The first U.S. fatality using self-driving technology took place in May when the driver of a Tesla S sports car operating the vehicle’s “Autopilot” automated driving system died after a collision with a truck in Florida, federal officials said Thursday.
The government is investigating the design and performance of Tesla’s system.
Preliminary reports indicate the crash occurred when a tractor-trailer rig made a left turn in front of the Tesla at an intersection of a divided highway where there was no traffic light, the National Highway Traffic Safety Administration said. The Tesla driver died due to injuries sustained in the crash, which took place May 7 in Williston, Florida, the agency said. The city is southwest of Gainesville.
Tesla said on its website that neither the driver nor the Autopilot noticed the white side of the trailer, which was perpendicular to the Model S, against the brightly lit sky, and neither applied the brakes.

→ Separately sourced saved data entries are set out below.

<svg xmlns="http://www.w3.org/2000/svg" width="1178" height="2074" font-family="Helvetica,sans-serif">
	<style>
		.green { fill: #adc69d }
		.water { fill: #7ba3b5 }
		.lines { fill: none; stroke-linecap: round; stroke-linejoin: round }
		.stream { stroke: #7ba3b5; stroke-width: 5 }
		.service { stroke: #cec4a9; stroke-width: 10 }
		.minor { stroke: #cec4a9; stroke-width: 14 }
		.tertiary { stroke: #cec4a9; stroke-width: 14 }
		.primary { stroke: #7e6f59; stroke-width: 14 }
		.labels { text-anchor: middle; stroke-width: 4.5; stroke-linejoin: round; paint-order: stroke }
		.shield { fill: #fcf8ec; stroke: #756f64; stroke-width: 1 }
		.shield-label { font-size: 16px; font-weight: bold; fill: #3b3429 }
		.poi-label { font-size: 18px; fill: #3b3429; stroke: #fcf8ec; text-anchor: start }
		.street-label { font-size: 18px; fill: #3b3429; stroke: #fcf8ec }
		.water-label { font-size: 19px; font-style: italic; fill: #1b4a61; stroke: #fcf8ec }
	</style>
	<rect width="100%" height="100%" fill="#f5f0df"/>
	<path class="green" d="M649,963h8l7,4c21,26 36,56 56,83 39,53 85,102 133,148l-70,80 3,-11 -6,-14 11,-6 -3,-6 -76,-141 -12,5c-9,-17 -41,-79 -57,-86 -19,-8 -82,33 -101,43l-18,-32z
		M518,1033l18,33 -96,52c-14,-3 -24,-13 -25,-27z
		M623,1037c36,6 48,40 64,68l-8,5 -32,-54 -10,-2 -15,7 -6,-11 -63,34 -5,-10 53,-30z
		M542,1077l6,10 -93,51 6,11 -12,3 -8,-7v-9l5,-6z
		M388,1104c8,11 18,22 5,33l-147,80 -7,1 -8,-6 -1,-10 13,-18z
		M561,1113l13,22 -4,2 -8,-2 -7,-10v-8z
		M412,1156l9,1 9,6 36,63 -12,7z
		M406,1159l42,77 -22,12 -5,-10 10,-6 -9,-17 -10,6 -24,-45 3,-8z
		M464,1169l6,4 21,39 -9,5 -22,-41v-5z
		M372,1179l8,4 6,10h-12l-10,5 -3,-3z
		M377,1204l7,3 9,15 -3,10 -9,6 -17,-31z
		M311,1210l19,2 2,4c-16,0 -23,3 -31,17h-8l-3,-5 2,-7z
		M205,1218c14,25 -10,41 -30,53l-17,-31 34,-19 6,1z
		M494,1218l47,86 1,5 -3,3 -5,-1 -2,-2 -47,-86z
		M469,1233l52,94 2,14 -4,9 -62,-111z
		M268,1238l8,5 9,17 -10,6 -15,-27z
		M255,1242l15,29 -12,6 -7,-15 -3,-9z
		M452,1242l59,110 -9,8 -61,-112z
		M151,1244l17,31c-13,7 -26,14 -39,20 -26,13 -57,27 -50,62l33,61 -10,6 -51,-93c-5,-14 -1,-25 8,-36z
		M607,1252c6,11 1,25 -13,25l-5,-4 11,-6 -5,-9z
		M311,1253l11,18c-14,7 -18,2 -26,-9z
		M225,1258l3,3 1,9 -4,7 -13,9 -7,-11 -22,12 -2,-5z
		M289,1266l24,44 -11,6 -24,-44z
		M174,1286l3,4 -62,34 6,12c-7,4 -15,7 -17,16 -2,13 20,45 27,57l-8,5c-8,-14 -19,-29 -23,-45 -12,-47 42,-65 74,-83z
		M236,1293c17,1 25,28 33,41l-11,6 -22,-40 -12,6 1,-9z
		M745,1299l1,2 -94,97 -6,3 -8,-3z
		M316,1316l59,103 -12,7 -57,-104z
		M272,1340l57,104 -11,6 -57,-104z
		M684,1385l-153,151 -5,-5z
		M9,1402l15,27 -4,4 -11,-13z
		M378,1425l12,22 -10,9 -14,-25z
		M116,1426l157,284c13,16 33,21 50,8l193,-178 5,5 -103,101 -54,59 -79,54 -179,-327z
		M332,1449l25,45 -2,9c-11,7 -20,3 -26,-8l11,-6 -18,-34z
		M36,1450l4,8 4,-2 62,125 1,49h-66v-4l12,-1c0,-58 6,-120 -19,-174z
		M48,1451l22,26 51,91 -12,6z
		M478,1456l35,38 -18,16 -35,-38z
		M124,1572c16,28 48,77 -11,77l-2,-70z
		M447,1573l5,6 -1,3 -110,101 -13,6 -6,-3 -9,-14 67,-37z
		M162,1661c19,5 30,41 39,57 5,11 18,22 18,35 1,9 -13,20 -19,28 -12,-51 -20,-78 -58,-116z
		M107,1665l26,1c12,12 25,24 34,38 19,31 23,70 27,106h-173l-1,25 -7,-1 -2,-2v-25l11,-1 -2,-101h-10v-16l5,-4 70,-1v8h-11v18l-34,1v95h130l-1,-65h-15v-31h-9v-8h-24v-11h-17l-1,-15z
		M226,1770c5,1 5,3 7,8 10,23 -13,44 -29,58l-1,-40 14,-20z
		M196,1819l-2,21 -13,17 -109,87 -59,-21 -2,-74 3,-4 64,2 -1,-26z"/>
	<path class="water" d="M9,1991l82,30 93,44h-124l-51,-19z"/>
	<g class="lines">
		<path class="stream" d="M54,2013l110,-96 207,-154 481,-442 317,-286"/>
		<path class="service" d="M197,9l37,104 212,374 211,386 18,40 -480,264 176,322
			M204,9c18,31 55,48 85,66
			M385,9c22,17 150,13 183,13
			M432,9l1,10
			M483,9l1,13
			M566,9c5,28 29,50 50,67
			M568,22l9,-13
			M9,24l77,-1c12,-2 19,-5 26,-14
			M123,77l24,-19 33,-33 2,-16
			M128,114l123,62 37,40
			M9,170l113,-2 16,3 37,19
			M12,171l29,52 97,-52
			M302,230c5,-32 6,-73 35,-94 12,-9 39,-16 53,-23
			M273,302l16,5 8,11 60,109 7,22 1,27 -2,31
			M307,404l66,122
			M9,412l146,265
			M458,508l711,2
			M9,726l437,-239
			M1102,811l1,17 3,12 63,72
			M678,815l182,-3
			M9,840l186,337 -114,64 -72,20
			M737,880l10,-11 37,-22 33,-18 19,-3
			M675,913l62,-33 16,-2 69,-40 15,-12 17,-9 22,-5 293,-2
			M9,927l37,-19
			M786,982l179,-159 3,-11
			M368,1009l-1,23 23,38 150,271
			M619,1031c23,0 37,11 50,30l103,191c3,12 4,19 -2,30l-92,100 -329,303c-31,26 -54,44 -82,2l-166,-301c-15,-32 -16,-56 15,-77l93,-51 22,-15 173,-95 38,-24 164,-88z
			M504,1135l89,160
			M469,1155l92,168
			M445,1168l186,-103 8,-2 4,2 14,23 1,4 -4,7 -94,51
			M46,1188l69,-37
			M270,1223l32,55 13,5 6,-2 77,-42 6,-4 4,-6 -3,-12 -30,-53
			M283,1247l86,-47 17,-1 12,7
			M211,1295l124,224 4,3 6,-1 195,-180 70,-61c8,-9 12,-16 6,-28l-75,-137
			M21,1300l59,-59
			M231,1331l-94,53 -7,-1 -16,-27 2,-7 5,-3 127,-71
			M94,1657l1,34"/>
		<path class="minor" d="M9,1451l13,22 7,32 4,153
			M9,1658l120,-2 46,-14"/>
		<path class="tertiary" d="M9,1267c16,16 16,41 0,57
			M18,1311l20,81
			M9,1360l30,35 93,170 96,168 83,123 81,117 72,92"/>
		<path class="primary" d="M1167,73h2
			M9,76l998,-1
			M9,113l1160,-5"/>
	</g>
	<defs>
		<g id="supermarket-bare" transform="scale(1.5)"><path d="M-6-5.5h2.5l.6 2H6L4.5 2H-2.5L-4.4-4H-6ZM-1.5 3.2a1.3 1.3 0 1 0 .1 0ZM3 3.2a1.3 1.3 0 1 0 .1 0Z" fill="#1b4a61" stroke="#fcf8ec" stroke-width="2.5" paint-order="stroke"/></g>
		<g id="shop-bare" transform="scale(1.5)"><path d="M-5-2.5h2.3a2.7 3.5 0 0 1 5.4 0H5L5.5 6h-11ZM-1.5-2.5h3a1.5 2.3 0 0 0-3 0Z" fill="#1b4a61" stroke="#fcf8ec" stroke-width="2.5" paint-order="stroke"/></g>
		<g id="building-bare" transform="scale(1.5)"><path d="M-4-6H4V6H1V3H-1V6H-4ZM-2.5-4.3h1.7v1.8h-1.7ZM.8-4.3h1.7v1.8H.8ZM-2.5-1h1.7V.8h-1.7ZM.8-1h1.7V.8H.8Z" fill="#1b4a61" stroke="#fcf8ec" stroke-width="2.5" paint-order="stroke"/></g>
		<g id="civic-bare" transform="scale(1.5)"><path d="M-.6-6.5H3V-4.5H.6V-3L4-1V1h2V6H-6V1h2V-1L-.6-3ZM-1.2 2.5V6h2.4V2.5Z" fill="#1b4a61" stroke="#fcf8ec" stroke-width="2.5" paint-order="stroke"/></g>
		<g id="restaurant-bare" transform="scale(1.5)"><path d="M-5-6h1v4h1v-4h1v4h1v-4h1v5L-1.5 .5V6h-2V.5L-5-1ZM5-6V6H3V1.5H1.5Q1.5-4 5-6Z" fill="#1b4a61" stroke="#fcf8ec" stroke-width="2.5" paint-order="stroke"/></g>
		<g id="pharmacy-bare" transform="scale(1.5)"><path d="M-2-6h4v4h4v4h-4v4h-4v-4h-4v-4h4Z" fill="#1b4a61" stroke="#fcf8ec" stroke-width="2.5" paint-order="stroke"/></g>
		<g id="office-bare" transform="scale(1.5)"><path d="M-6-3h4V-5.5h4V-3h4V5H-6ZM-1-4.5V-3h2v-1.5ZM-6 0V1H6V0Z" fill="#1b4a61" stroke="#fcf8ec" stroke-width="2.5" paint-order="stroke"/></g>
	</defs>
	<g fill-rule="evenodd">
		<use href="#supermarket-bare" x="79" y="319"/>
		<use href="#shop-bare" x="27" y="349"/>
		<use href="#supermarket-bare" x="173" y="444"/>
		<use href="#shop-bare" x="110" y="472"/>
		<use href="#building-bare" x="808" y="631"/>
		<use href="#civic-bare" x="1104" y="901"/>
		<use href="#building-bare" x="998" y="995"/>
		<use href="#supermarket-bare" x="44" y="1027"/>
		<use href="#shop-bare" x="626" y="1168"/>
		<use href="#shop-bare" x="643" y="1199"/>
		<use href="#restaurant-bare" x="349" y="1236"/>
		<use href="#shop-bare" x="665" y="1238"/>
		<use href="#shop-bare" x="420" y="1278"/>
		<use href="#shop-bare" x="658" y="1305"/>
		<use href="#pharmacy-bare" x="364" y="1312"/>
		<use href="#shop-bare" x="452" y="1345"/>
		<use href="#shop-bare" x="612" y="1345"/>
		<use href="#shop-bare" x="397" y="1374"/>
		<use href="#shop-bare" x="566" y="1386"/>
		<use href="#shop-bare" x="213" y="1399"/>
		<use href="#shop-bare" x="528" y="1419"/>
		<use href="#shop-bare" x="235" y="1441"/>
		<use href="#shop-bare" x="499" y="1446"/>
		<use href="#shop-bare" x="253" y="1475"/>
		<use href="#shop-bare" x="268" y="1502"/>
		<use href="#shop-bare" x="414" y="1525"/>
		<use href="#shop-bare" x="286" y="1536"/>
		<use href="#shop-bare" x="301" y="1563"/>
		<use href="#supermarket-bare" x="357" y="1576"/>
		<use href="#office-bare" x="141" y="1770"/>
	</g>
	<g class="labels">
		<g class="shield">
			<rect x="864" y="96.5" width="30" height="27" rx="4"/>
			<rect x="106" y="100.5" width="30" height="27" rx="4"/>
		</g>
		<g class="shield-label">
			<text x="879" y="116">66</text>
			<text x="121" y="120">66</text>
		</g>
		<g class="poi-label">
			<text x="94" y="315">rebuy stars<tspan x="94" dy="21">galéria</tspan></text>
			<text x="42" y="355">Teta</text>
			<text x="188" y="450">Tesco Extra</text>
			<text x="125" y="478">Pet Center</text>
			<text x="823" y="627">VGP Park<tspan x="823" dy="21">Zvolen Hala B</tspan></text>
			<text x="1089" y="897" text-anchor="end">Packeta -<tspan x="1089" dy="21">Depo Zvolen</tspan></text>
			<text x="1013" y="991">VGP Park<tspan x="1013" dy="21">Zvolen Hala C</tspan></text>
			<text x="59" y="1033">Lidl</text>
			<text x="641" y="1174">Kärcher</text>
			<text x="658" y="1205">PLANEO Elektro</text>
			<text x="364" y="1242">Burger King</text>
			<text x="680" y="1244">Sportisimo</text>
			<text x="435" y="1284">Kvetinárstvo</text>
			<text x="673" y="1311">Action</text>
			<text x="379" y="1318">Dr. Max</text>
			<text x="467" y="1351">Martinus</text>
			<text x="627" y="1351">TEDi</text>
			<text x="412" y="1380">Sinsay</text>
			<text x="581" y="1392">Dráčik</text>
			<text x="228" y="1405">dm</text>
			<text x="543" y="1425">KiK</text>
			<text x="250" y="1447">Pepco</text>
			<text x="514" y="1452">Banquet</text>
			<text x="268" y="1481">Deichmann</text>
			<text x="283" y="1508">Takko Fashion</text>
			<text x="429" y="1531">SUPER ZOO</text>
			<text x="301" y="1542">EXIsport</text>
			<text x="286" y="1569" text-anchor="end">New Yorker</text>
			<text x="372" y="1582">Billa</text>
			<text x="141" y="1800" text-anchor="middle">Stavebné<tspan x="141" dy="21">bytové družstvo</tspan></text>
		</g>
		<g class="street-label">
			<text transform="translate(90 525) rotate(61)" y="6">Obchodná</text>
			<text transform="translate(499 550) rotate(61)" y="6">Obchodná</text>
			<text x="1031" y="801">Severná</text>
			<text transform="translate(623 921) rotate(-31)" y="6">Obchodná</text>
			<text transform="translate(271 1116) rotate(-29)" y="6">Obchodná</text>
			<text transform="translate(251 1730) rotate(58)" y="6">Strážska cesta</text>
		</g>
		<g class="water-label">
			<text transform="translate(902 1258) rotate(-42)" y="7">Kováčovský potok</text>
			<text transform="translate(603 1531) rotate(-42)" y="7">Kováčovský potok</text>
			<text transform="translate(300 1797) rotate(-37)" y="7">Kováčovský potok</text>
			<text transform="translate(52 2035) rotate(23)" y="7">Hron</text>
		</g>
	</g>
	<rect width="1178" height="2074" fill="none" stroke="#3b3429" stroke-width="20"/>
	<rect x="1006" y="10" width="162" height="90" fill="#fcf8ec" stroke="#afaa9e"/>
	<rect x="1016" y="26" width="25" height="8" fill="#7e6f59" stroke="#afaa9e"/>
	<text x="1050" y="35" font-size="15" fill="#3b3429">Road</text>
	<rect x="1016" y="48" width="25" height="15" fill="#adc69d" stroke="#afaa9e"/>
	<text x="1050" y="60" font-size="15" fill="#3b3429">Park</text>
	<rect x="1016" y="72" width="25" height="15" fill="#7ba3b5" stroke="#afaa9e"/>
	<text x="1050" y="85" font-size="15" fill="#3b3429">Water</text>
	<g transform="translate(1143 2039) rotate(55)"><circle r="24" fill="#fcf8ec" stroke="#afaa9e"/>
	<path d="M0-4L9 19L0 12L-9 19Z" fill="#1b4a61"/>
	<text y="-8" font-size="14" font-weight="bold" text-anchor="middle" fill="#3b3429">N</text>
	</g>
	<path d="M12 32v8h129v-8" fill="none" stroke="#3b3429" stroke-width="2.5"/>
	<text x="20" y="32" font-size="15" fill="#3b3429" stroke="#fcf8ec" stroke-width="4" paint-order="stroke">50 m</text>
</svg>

“The high ride height of the trailer combined with its positioning across the road and the extremely rare circumstances of the impact caused the Model S to pass under the trailer,” the company said. The windshield of the Model S collided with the bottom of the trailer.
The company said this was the first known death in over 130 million miles of Autopilot operation. It said the NHTSA investigation is a preliminary inquiry to determine whether the system worked as expected.
Tesla says that before Autopilot can be used, drivers have to acknowledge that the system is an “assist feature” that requires a driver to keep both hands on the wheel at all times. Drivers are told they need to “maintain control and responsibility for your vehicle” while using the system, and they have to be prepared to take over at any time, the statement said.
Autopilot makes frequent checks, making sure the driver’s hands are on the wheel, and it gives visual and audible alerts if hands aren’t detected, and it gradually slows the car until a driver responds, the statement said.
Tesla conceded that the Autopilot feature is not perfect, but said in the statement that it’s getting better all the time. “When used in conjunction with driver oversight, the data is unequivocal that Autopilot reduces driver workload and results in a statistically significant improvement in safety,” the company said.
The Tesla driver was identified as Joshua D. Brown, 40, of Canton, Ohio. He was a former Navy SEAL who owned a technology company, according an obituary posted online by the Murrysville Star in Pennsylvania.
Tesla’s founder, Elon Musk, expressed “our condolences for the tragic loss” in a tweet late Thursday.
Our condolences for the tragic loss https://t.co/zI2100zEGL
— Elon Musk (@elonmusk) June 30, 2016
NHTSA’s Office of Defects is handling the investigation. The opening of the preliminary evaluation shouldn’t be construed as a finding that the government believes the Model S is defective, NHTSA said in a statement.
The Tesla death comes as NHTSA is taking steps to ease the way onto the nation’s roads for self-driving cars, an anticipated sea-change in driving where Tesla has been on the leading edge. Self-driving cars have been expected to be a boon to safety because they’ll eliminate human errors. Human error is responsible for about 94 percent of crashes.